Palermo e gli italiani ricordano oggi Paolo Borsellino e gli agenti di scorta Agostino Catalano, Emanuela Loi, Vincenzo Li Muli, Walter Eddie Cosina e Claudio Traina, uccisi 29 anni fa nella strage di via D’Amelio, sotto il palazzo dove all’epoca abitava la madre di Borsellino e la sorella Rita.

Con lui morirono uomini e donne al servizio dello Stato, lo stesso Stato che ad oggi deve ancora dare risposte concrete su un attentato che poteva essere evitato.

Nella coscienza e nella memoria di ognuno quella del 19 Luglio 1992 è una data drammatica, che resterà scolpita come testimonianza tangibile di un impegno comune nella lotta contro la mafia, una lotta capace di rinnovare la consapevolezza e la volontà di sradicare le mafie e la criminalità organizzata.

A causa del Covid-19 le varie iniziative organizzate nel resto d’Italia sono state dimezzate, tuttavia la necessità di ricordare uomini che hanno fatto la storia repubblicana è sempre impellente, al centro di ogni pensiero, tant’è che si desidera sempre di più arrivare ad una ricostruzione concreta dei fatti, poiché anche a distanza di 30 anni ancora la verità non è del tutto chiara.

Quanto è importante sensibilizzare l’umanità?
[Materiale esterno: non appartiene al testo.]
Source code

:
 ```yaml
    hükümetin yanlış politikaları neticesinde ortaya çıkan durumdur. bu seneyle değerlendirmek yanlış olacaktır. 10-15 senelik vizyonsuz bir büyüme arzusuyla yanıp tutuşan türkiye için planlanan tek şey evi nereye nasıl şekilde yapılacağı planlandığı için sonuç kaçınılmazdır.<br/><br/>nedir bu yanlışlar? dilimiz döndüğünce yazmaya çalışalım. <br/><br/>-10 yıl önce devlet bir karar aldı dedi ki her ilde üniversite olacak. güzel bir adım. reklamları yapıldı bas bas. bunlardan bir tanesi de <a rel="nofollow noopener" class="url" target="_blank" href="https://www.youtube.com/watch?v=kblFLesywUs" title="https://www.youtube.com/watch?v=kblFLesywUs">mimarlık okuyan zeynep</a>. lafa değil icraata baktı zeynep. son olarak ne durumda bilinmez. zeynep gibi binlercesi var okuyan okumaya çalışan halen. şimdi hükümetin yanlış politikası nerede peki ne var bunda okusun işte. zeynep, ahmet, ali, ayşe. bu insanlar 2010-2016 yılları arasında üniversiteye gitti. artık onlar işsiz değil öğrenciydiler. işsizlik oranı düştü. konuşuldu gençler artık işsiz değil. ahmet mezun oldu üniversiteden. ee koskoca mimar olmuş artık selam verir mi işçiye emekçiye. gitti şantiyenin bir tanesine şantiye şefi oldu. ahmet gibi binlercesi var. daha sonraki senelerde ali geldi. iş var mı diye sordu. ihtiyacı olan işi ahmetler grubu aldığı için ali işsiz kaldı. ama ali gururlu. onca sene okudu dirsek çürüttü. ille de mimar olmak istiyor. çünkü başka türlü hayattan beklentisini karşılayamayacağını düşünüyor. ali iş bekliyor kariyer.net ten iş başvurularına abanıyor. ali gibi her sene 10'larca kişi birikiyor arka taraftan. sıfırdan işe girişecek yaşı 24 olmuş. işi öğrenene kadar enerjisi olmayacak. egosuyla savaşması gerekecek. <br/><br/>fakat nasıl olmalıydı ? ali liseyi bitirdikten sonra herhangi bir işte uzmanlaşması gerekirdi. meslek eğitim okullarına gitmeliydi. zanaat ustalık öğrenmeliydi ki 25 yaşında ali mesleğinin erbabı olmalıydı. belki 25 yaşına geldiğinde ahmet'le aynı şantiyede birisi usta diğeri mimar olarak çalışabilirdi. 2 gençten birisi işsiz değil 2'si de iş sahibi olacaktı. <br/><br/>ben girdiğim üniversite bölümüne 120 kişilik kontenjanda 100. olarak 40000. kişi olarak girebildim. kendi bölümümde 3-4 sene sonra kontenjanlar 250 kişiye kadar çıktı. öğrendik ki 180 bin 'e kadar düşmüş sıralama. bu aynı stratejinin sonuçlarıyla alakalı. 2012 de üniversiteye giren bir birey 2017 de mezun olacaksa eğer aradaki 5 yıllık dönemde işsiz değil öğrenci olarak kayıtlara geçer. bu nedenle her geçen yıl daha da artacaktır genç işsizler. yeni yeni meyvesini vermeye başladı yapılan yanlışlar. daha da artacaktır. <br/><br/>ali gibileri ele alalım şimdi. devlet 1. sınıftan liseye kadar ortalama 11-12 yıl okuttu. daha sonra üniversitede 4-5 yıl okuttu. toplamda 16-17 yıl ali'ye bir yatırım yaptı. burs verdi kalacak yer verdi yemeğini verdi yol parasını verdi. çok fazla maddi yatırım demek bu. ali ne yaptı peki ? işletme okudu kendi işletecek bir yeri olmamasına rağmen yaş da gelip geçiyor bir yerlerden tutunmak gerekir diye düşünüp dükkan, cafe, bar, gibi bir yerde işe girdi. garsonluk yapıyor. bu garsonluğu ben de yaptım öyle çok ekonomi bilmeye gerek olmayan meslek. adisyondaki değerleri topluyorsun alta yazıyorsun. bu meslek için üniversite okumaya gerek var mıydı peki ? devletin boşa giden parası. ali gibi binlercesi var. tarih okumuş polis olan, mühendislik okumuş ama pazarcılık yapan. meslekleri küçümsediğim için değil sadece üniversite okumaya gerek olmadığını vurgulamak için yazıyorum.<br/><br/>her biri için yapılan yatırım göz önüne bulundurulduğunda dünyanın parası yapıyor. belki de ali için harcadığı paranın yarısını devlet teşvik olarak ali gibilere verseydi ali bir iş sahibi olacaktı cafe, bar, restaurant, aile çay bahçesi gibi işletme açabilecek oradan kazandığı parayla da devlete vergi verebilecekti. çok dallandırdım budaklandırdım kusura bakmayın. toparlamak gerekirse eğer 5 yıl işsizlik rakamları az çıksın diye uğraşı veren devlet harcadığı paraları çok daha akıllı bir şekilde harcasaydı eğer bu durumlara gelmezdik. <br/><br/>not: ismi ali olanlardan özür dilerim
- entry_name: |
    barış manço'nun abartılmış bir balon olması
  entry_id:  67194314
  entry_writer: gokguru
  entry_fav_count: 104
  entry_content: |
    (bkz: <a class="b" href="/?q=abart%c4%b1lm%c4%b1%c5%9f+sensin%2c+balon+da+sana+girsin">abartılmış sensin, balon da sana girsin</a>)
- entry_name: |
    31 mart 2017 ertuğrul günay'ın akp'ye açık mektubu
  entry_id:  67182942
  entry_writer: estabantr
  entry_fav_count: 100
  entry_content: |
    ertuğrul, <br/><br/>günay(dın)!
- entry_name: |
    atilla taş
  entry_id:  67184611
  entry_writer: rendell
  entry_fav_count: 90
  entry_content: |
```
Sensibilizzare l’umanità diventa un fatto umano, per certi versi non si deve per forza essere magistrati o uomini delle forze armate per servire lo Stato, basta semplicemente denunciare tutte quelle ingiustizie gravanti sulla quotidianità, a partire dalla famiglia, dai rapporti amicali e da quei clientelismi che offuscano l’immagine nitida delle persone oneste e ricolme di rettitudine.

Da non dimenticare l’importanza di alcune date al di là dell’effetto sconcertante, allorchè sia la morte di Borsellino che di Falcone hanno determinato una svolta epocale, un “no alla mafia” da parte delle città, dei borghi, dei paesini, delle località e della gente, che ha trovato la forza di ribellarsi a tutte quelle forme di stampo mafioso.

La risposta arriva dalla fede

Anche Papa Francesco denunciò le organizzazioni mafiose nel 2014 nella piana di Sibari, mettendo al centro della sua attenzione il binomio stato-mafia e si espresse così: “I mafiosi non sono in comunione con Dio”, un monito per riportare un clima di giustizia e bene tra l’umanità.

Anche i giovani hanno sentito il bisogno di creare una scala valoriale basata su una coscienza critica, sulla cultura dell’antimafia, forti del fatto che l’eredità lasciata da uomini morti a causa della mafia stessa abbia favorito l’incrementarsi di strumenti di contrasto di tutti quei fenomeni che attentano alla ricerca della verità.